## begin DATA FOR THIS TASK

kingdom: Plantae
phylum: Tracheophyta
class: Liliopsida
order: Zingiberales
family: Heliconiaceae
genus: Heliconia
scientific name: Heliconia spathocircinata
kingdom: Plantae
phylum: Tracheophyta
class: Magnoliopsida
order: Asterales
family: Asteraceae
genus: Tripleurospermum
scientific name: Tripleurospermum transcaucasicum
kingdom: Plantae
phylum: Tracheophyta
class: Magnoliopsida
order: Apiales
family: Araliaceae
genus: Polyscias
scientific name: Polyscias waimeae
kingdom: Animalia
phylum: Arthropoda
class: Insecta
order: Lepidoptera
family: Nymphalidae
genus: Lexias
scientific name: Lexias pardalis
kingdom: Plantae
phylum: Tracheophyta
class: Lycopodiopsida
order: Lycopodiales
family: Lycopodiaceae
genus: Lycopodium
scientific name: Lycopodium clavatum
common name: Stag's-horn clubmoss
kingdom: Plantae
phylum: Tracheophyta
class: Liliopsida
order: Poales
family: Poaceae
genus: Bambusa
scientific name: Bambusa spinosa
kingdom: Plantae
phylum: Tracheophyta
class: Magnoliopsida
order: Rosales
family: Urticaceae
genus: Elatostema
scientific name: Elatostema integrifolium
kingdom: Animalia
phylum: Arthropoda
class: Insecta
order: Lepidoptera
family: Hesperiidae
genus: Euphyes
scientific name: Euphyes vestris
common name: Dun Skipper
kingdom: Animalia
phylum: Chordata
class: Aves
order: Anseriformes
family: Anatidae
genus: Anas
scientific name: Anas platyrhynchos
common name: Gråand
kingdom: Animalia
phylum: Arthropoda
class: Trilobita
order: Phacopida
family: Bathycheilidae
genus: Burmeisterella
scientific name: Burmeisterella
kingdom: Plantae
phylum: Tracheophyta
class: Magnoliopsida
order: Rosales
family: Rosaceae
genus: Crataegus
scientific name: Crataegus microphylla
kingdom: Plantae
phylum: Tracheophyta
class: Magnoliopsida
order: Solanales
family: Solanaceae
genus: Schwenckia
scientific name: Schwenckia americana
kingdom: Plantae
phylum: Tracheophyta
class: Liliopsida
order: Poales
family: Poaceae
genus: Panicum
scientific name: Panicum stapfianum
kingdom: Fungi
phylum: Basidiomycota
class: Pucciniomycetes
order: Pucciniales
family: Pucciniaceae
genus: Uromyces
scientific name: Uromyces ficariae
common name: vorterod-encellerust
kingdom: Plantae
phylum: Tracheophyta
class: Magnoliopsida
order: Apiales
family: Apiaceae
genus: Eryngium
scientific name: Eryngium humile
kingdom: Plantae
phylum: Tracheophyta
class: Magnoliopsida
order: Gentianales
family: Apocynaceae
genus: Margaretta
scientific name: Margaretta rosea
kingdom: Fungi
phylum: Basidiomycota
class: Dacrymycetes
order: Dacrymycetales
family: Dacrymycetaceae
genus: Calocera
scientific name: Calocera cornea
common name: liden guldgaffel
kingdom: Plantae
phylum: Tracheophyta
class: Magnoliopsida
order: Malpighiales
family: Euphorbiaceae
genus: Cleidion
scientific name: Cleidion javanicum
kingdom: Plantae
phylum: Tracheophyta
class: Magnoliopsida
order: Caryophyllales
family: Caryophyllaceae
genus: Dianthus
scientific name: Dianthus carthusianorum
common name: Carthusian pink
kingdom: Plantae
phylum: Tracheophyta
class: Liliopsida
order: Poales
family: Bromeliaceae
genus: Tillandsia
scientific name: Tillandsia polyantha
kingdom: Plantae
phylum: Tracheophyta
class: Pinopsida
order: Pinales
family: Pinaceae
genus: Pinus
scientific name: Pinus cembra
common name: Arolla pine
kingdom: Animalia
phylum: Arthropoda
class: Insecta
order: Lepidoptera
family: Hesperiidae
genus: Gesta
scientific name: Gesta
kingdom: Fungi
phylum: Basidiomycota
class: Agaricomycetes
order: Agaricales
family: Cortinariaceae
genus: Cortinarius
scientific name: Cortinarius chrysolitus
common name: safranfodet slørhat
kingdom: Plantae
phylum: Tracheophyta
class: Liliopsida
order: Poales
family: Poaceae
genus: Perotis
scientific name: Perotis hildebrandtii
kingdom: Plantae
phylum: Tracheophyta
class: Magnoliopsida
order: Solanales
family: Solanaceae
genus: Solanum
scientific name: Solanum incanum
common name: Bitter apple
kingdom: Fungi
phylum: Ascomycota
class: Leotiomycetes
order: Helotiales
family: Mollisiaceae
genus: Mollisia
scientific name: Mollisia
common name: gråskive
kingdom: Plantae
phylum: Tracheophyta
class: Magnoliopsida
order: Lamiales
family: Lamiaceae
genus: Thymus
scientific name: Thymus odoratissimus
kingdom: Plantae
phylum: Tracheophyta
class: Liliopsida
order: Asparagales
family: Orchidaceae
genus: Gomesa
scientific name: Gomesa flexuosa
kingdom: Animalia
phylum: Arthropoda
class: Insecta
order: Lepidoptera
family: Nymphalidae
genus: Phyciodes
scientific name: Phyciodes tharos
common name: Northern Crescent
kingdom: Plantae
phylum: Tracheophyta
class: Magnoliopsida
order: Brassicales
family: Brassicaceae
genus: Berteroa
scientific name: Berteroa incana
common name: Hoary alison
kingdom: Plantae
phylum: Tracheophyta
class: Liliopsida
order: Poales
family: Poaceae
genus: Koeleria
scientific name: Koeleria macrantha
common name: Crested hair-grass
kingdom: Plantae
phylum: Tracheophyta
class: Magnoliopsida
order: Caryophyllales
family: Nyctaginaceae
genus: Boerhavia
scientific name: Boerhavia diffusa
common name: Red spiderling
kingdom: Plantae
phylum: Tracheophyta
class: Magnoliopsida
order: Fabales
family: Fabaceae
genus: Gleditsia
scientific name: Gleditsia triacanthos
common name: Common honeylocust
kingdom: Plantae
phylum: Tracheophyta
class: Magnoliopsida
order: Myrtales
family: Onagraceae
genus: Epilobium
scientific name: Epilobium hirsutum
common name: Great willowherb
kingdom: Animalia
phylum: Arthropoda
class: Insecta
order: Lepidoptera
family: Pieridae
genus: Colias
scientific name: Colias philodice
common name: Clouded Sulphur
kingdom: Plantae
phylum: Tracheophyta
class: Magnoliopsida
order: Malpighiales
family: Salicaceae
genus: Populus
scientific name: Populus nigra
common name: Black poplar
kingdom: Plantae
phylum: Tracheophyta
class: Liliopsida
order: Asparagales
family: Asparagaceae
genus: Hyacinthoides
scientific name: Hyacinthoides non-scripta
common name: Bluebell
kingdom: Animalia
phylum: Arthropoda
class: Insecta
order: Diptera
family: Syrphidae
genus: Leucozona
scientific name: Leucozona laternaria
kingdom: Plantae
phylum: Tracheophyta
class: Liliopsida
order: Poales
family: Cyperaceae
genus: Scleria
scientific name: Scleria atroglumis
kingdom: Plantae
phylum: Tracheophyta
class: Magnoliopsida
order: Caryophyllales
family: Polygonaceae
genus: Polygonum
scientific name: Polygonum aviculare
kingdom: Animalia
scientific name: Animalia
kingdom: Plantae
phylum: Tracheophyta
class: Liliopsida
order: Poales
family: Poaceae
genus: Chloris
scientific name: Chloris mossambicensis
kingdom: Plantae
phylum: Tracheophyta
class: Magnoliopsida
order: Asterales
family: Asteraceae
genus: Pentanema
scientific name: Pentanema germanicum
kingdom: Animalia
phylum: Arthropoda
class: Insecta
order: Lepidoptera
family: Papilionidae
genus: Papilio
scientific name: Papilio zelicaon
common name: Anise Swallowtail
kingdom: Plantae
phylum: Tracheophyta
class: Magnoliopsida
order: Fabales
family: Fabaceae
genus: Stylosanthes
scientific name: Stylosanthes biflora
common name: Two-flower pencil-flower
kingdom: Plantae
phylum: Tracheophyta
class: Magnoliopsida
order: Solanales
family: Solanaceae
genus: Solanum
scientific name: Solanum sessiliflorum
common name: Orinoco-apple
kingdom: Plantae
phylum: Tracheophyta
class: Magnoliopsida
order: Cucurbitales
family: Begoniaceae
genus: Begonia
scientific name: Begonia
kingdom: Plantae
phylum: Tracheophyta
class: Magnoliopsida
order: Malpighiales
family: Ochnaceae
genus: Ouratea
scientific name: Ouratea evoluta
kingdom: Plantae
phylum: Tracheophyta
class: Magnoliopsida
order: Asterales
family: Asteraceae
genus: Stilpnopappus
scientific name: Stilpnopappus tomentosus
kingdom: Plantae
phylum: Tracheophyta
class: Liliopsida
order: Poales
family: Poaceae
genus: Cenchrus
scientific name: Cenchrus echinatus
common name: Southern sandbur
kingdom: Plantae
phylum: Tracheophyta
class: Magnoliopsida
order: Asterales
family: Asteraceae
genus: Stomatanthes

## end DATA FOR THIS TASK

Please update the stretch of the material from its start through the line containing "family: Araliaceae", replacing "phylum" with "division" and leaving everything else unchanged.

kingdom: Plantae
division: Tracheophyta
class: Liliopsida
order: Zingiberales
family: Heliconiaceae
genus: Heliconia
scientific name: Heliconia spathocircinata
kingdom: Plantae
division: Tracheophyta
class: Magnoliopsida
order: Asterales
family: Asteraceae
genus: Tripleurospermum
scientific name: Tripleurospermum transcaucasicum
kingdom: Plantae
division: Tracheophyta
class: Magnoliopsida
order: Apiales
family: Araliaceae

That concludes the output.